Важное значеніе имѣетъ и добрымъ словомъ будетъ помянута дѣятельность R. Ю. въ качествѣ директора консерваторіи; при немъ художественное значеніе этого учрежденія значительно поднялось, число учащихся возросло до огромной цифры, былъ почти вновь созданъ ученическій оркестръ, достигшій такого высокаго уровня, что съ нимъ можно было давать нѣсколько концертовъ въ сезонъ. Одною изъ самыхъ симпатичныхъ сторонъ покойнаго были его отношенія къ учащимся, которыми онъ напоминалъ друга и товарища своей молодости, Н. Г. Рубинштейна; къ нему всѣ обращались за нравственною и матеріальною поддержкой и онъ готовъ былъ помогать всякому, насколько могъ.
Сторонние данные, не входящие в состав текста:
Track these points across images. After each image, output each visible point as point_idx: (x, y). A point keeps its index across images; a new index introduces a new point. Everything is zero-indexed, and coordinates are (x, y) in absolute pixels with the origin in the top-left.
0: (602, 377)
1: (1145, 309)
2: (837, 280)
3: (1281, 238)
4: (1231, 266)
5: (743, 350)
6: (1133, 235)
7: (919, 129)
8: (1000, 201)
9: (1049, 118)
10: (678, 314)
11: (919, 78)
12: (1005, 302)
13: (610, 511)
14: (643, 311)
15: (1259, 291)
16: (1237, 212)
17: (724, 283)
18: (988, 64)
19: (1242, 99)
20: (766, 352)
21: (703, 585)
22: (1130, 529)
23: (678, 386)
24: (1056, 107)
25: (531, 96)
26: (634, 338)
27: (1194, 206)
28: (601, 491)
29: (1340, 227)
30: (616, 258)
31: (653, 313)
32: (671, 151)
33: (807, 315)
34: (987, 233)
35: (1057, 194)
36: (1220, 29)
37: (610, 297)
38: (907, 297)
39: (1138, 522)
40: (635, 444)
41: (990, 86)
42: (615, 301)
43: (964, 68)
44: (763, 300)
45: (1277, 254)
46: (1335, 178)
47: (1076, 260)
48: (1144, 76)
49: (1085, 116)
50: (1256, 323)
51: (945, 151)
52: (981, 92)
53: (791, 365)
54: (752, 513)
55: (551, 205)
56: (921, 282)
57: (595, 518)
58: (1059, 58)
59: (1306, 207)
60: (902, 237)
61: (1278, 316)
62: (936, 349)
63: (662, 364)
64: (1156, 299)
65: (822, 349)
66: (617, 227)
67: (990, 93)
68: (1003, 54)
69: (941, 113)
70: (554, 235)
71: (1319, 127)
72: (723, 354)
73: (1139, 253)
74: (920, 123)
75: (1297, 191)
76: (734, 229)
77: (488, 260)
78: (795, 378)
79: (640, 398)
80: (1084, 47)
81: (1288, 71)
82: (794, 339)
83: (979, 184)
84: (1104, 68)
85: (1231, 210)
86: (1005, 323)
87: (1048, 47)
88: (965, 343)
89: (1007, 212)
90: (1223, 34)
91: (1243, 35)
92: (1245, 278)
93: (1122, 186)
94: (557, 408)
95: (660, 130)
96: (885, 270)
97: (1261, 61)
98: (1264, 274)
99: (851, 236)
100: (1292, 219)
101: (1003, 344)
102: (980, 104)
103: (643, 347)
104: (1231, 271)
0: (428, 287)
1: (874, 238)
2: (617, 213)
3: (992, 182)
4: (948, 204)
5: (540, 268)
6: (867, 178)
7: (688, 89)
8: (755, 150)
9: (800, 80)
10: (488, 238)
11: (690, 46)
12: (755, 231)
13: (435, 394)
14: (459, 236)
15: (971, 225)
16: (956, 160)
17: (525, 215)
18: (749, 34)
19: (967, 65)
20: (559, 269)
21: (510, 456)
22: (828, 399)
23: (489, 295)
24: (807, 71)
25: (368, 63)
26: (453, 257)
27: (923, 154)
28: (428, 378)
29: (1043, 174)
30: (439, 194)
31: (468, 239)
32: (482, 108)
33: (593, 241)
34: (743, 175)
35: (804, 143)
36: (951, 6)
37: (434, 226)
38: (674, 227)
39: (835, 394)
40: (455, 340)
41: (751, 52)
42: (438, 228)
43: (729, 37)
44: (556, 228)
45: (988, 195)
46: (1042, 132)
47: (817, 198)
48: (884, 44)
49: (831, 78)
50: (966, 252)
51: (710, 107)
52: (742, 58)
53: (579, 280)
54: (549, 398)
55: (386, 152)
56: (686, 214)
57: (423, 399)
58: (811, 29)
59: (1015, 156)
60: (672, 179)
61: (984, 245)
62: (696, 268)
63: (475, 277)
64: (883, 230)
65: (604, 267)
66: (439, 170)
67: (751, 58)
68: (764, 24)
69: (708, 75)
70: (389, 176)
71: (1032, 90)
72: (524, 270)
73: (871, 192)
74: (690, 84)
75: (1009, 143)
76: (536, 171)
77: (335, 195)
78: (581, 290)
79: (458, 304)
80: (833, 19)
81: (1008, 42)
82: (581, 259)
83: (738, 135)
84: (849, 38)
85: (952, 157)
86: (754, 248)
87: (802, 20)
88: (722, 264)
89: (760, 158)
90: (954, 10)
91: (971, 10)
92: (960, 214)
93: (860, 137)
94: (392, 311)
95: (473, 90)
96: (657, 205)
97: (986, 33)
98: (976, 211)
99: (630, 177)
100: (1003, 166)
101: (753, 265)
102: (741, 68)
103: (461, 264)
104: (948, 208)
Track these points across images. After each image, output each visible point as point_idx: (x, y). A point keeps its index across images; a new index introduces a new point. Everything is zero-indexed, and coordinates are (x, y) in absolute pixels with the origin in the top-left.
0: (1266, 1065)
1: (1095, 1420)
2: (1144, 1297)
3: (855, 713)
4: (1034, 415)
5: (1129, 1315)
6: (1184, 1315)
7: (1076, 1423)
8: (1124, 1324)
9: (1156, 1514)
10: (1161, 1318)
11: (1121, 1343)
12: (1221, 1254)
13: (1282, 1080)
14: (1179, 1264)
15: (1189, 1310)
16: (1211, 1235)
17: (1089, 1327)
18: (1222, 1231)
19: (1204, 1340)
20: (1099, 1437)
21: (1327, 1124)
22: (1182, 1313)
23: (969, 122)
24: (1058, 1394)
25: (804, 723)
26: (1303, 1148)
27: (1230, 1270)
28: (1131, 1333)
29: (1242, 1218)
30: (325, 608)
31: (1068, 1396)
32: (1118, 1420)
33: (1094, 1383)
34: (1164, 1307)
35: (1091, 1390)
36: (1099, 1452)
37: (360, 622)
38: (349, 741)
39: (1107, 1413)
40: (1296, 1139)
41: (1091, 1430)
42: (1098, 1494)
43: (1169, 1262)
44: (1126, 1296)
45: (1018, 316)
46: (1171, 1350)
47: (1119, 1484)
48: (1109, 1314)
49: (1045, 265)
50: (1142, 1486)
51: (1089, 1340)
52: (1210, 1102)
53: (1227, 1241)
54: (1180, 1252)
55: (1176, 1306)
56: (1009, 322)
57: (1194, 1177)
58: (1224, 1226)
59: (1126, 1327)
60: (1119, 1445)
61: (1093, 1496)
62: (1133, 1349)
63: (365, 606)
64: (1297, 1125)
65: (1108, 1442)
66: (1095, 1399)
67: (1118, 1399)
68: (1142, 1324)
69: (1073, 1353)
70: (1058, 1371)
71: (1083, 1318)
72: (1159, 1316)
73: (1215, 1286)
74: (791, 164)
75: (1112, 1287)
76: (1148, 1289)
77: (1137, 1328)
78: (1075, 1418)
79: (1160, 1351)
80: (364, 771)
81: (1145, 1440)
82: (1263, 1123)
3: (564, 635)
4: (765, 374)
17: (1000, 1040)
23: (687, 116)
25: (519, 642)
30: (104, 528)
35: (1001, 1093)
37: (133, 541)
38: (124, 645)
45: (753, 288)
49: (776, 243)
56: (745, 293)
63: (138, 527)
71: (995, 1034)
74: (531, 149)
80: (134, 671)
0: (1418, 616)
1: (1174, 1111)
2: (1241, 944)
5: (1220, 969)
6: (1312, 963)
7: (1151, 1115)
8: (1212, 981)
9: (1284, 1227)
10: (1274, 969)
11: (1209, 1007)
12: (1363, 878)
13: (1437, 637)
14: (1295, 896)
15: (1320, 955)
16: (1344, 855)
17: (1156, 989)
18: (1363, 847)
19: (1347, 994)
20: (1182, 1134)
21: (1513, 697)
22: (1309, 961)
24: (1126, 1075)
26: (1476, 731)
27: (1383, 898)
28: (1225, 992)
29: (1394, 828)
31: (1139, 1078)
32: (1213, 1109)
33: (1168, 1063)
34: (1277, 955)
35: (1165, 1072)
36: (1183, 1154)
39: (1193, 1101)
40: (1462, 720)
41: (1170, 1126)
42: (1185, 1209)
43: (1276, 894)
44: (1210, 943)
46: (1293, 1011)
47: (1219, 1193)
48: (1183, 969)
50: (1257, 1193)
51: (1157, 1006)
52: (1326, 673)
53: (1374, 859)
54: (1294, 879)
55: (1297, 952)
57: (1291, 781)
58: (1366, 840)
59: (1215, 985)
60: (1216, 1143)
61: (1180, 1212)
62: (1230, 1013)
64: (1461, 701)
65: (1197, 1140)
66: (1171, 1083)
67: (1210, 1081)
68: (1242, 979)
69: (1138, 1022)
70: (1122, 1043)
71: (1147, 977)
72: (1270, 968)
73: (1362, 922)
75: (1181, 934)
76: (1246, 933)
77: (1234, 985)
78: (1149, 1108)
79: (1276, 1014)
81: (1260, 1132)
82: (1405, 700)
Эта сторона дѣятельности покойнаго не только снискала ему привязанность учащихся, но и нашла сочувствіе въ обществѣ, выразившееся, между прочимъ, въ весьма крупномъ пожертвованіи С. П. Фонъ-Дервиза (230,000 р.), обезпечившемъ возможность оказывать помощь начинающимъ артистамъ не только самому К. Ю., но и преемникамъ его по должности директора консерваторіи на будущія времена. Какъ всякій выдающійся дѣятель, К. Ю. имѣлъ не только друзей, но и враговъ; нѣкоторая часть петербургской печати разразилась необыкновенно злобными выходками по поводу выхода его изъ консерваторіи два года тому назадъ, но эти выходки были оцѣнены читающей публикой по достоинству и не имѣли никакого вліянія на ея отношенія къ покойному. Оставляя въ сторонѣ эти уже забытыя теперь инсинуаціи, нужно сказать, что всѣ обвиненія, взводившіяся на покойнаго, сводятся къ весьма немногому, а именно: къ недостатку энергіи, выражавшемуся въ слишкомъ большой мягкости и добротѣ, исключавшихъ возможность рѣзкихъ, крутыхъ мѣръ по отношенію къ кому-либо изъ лицъ, находившихся въ зависимости отъ него. Хотя въ общественномъ дѣятелѣ подобная доброта и деликатность могутъ дѣйствительно имѣть свою вредную сторону, но, взглянувъ на дѣла съ чисто-человѣческой стороны, нельзя не сказать, что если бы большее число людей страдало такими недостатками, то на свѣтѣ жилось бы всѣмъ свѣтлѣе и теплѣе. Миръ праху усопшаго! Теперь, когда смерть заставить умолкнуть всѣ личные счеты, когда улягутся пыль и копоть жизни, неизбѣжно сопровождающія всякое земное существованіе, останется свѣтлый* прекрасный образъ великаго артиста, добраго, умнаго, просвѣщеннаго человѣка, воспоминаніе о которомъ не изгладится до конца жизни въ памяти всѣхъ знавшихъ его, не говоря уже о близкихъ ему лицахъ.